## TEKS BACAAN
******************************

Beberapa rancangan menghasilkan bangunan kecil di luar dugaan. Misalnya Black Box karya Andreas Henrikson, Swedia. Dia mendapat inspirasi dari kotak pesulap yang bisa berisi banyak hal mengejutkan. Black Box merupakan bangunan dua lantai yang fleksibel dipindah-pindah karena gampang dibongkar-pasang. Atapnya menggunakan tutup dari lapisan karet berkualitas tinggi yang melindungi rumah dari air (hujan dan embun) dan perubahan cuaca; sementara bagian depan (pintu) dilengkapi dengan kanopi yang bisa ditutup-buka, sehingga berfungsi baik sebagai teras bila dibuka dan aksen bangunan bila tertutup.

******************************

## TANTANGAN 1
Menurut teks bacaan, dari mana perancang Black Box mendapat inspirasi?
## TANTANGAN 2
Sebutkan semua hal yang, menurut teks bacaan, ditahan oleh atap Black Box agar tidak mengenai rumah.
## TANTANGAN 3
Salin persis bagian teks bacaan dari "Beberapa rancangan menghasilkan" sampai "bangunan bila tertutup.".

## CUPLIKAN DATA

******************************

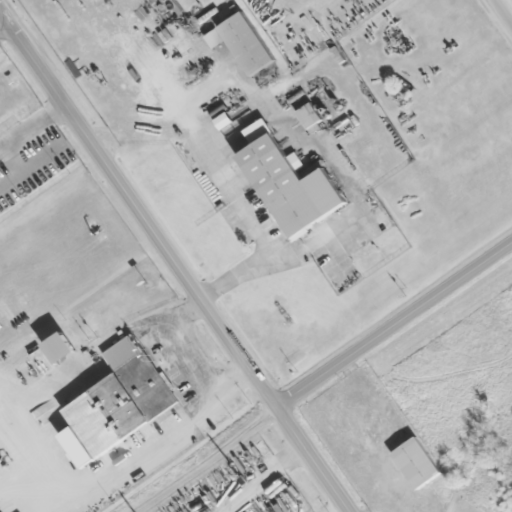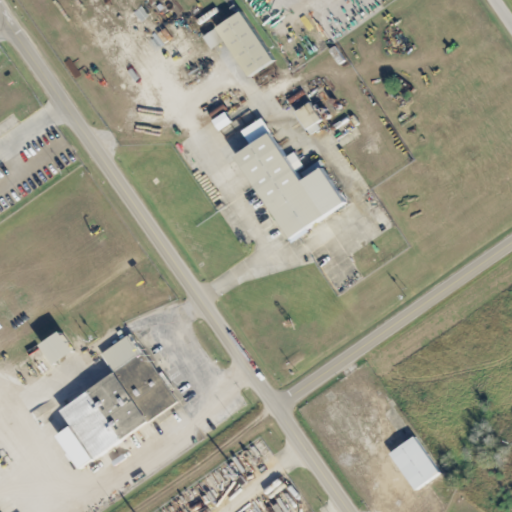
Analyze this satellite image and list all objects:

******************************

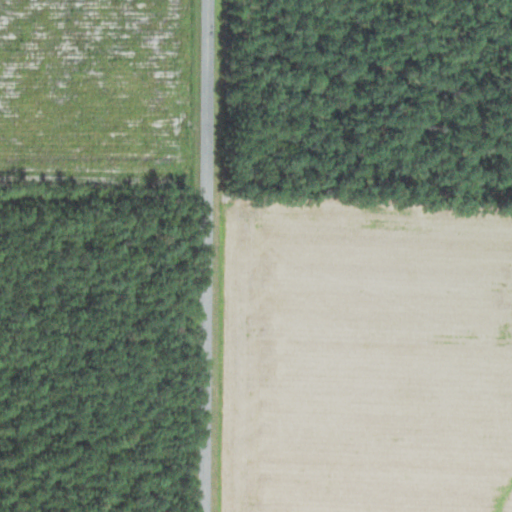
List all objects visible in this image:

******************************

## HASIL LATIHAN 1
Dari kotak pesulap yang bisa berisi banyak hal mengejutkan.

## HASIL LATIHAN 2
Air hujan, embun, dan perubahan cuaca.

## HASIL LATIHAN 3
Beberapa rancangan menghasilkan bangunan kecil di luar dugaan. Misalnya Black Box karya Andreas Henrikson, Swedia. Dia mendapat inspirasi dari kotak pesulap yang bisa berisi banyak hal mengejutkan. Black Box merupakan bangunan dua lantai yang fleksibel dipindah-pindah karena gampang dibongkar-pasang. Atapnya menggunakan tutup dari lapisan karet berkualitas tinggi yang melindungi rumah dari air (hujan dan embun) dan perubahan cuaca; sementara bagian depan (pintu) dilengkapi dengan kanopi yang bisa ditutup-buka, sehingga berfungsi baik sebagai teras bila dibuka dan aksen bangunan bila tertutup.